» **Task brief**: Go through the data below and repeat it exactly, skipping each picture.

[Collected data]
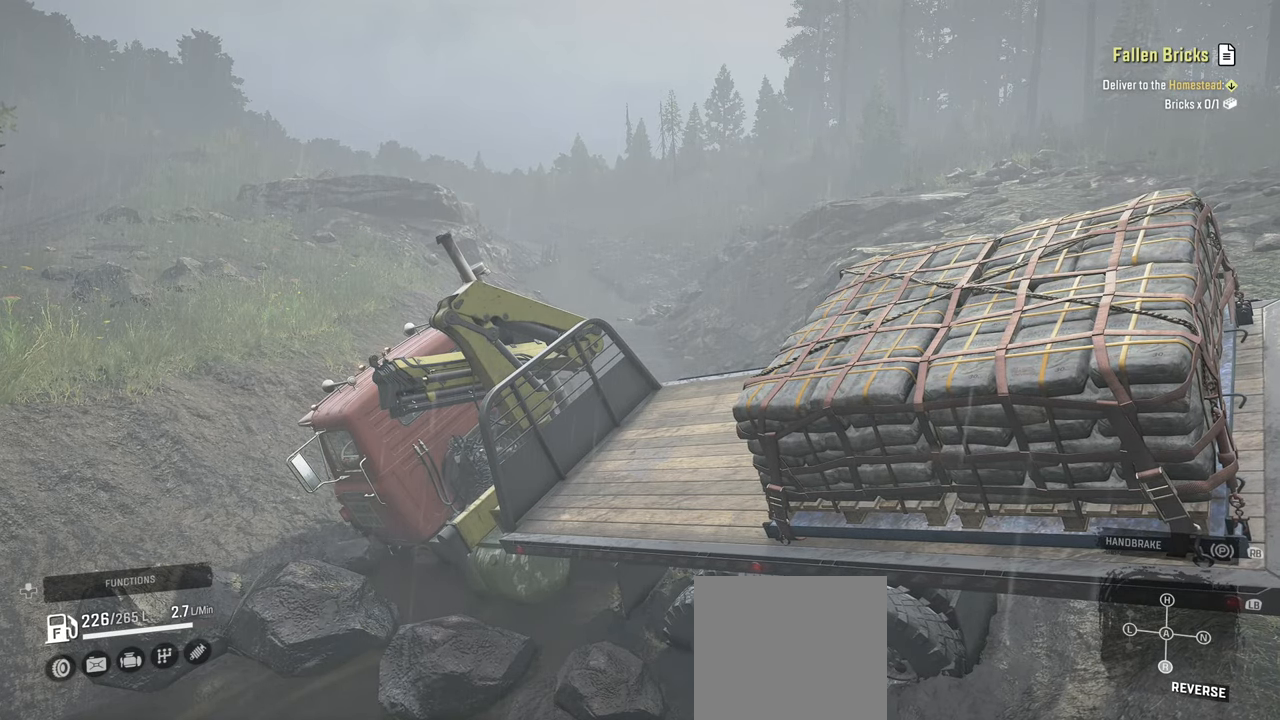
{"buttons": [], "left_stick": "center", "right_stick": "center", "events": []}
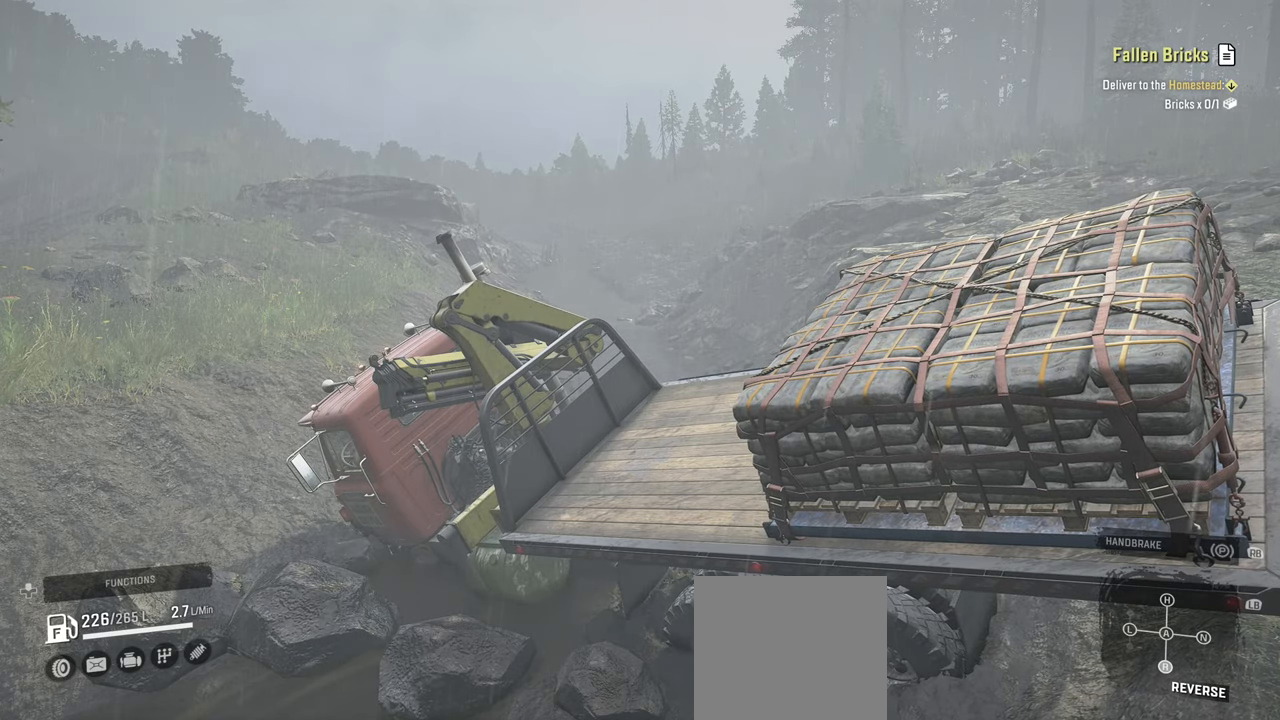
{"buttons": [], "left_stick": "center", "right_stick": "center", "events": [[34, "L1", "down"], [50, "right_stick", "up"], [167, "L1", "up"], [200, "right_stick", "center"]]}
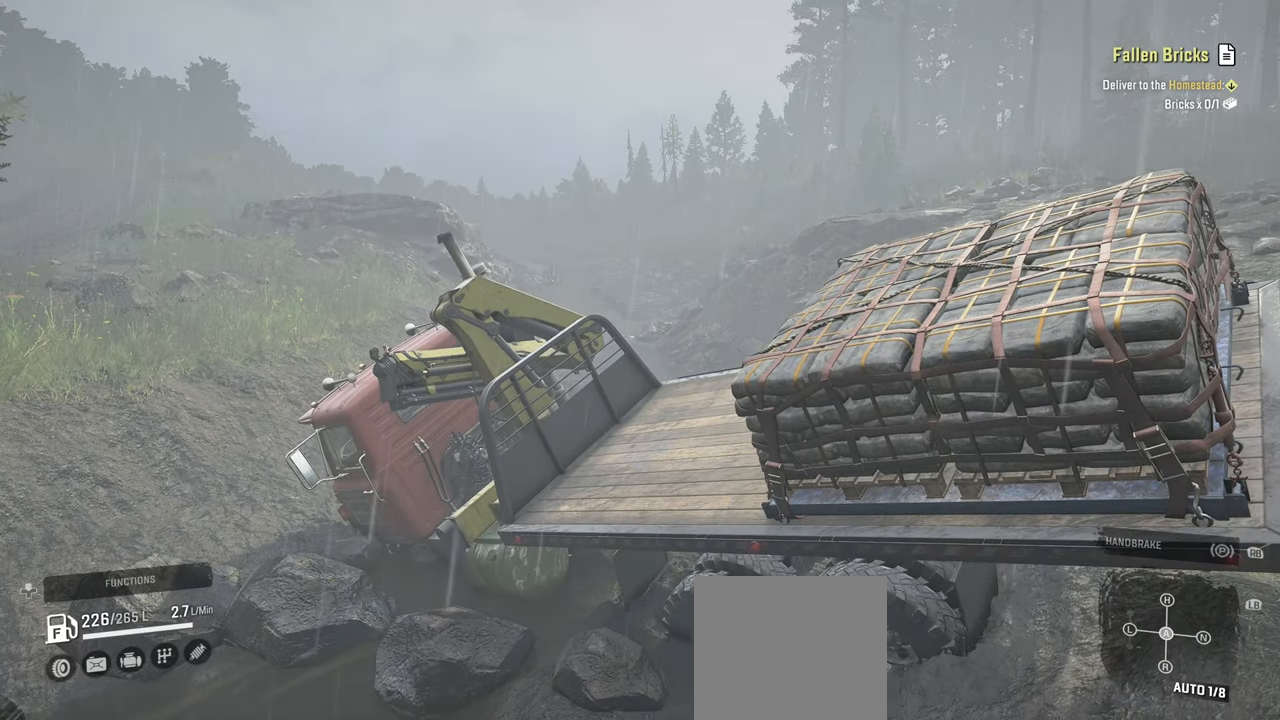
{"buttons": [], "left_stick": "center", "right_stick": "down-left", "events": [[300, "right_stick", "down-left"]]}
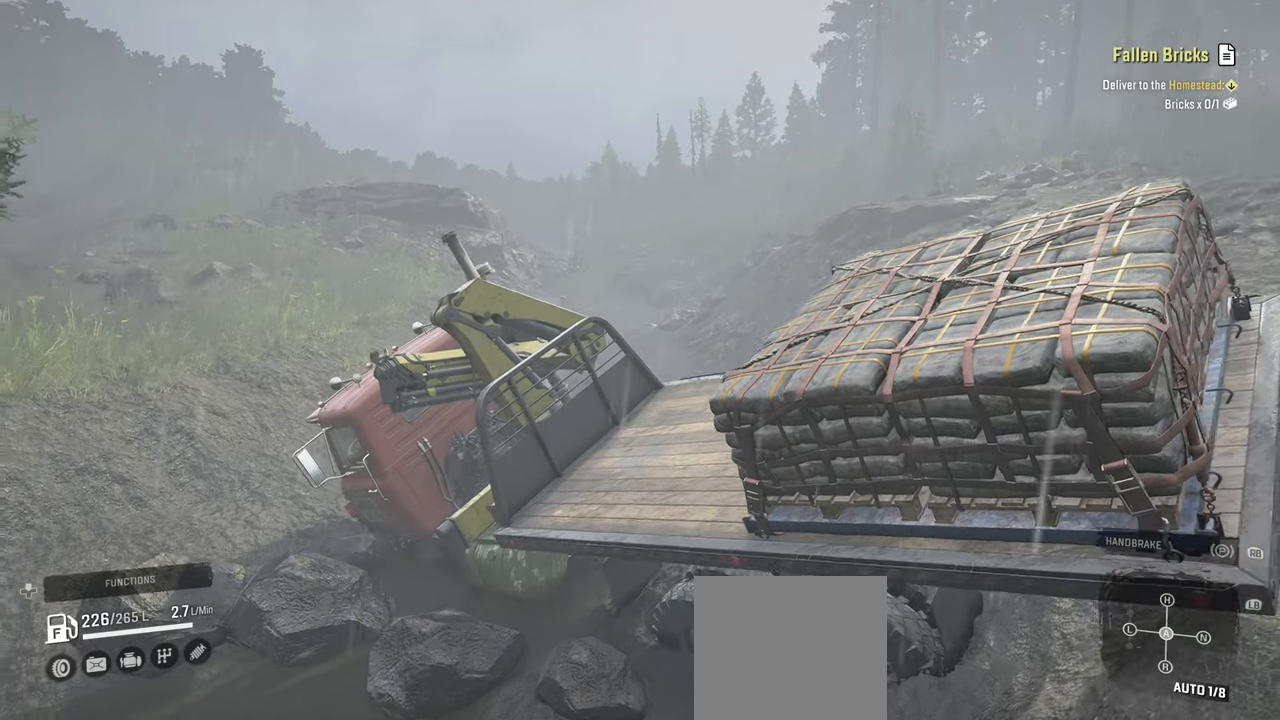
{"buttons": ["R2"], "left_stick": "center", "right_stick": "center", "events": [[17, "left_stick", "down"], [217, "right_stick", "center"], [250, "R2", "down"], [284, "left_stick", "center"]]}
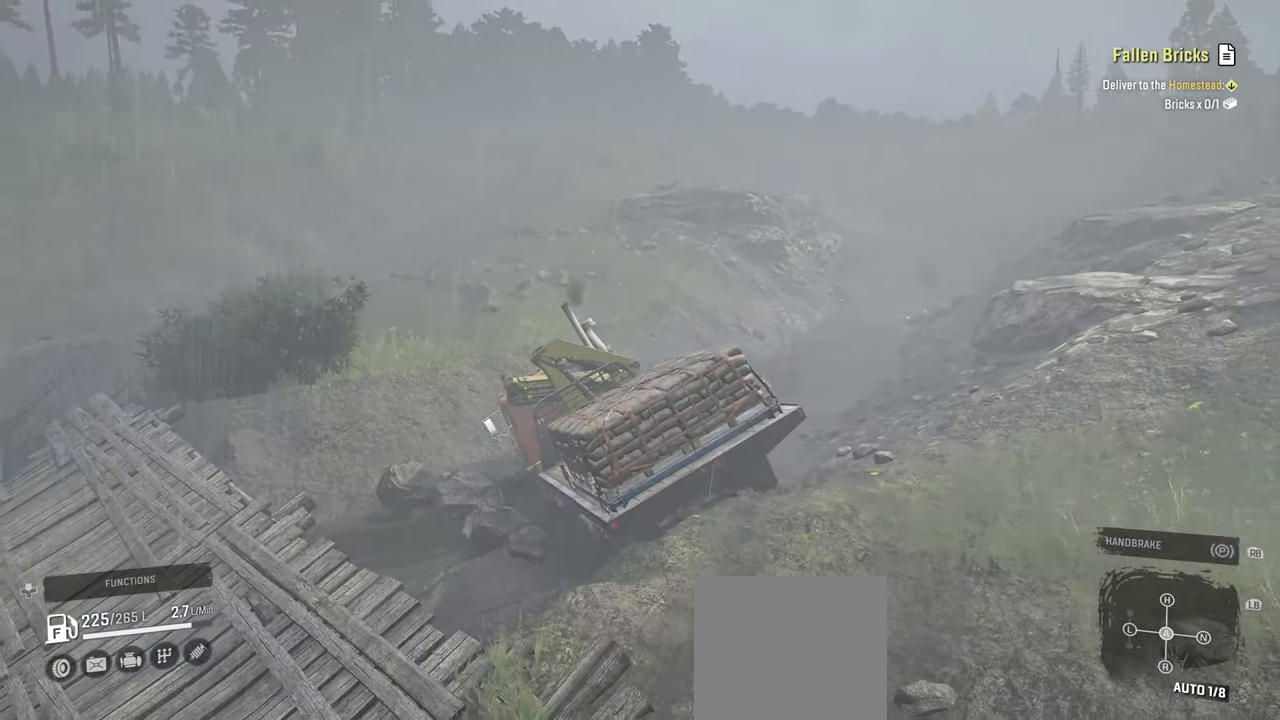
{"buttons": [], "left_stick": "center", "right_stick": "center", "events": [[150, "right_stick", "down-right"], [317, "R2", "up"], [317, "right_stick", "down-left"], [400, "right_stick", "center"]]}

» **Finished exercise**:
{"buttons": [], "left_stick": "center", "right_stick": "center", "events": []}
{"buttons": [], "left_stick": "center", "right_stick": "center", "events": [[34, "L1", "down"], [50, "right_stick", "up"], [167, "L1", "up"], [200, "right_stick", "center"]]}
{"buttons": [], "left_stick": "center", "right_stick": "down-left", "events": [[300, "right_stick", "down-left"]]}
{"buttons": ["R2"], "left_stick": "center", "right_stick": "center", "events": [[17, "left_stick", "down"], [217, "right_stick", "center"], [250, "R2", "down"], [284, "left_stick", "center"]]}
{"buttons": [], "left_stick": "center", "right_stick": "center", "events": [[150, "right_stick", "down-right"], [317, "R2", "up"], [317, "right_stick", "down-left"], [400, "right_stick", "center"]]}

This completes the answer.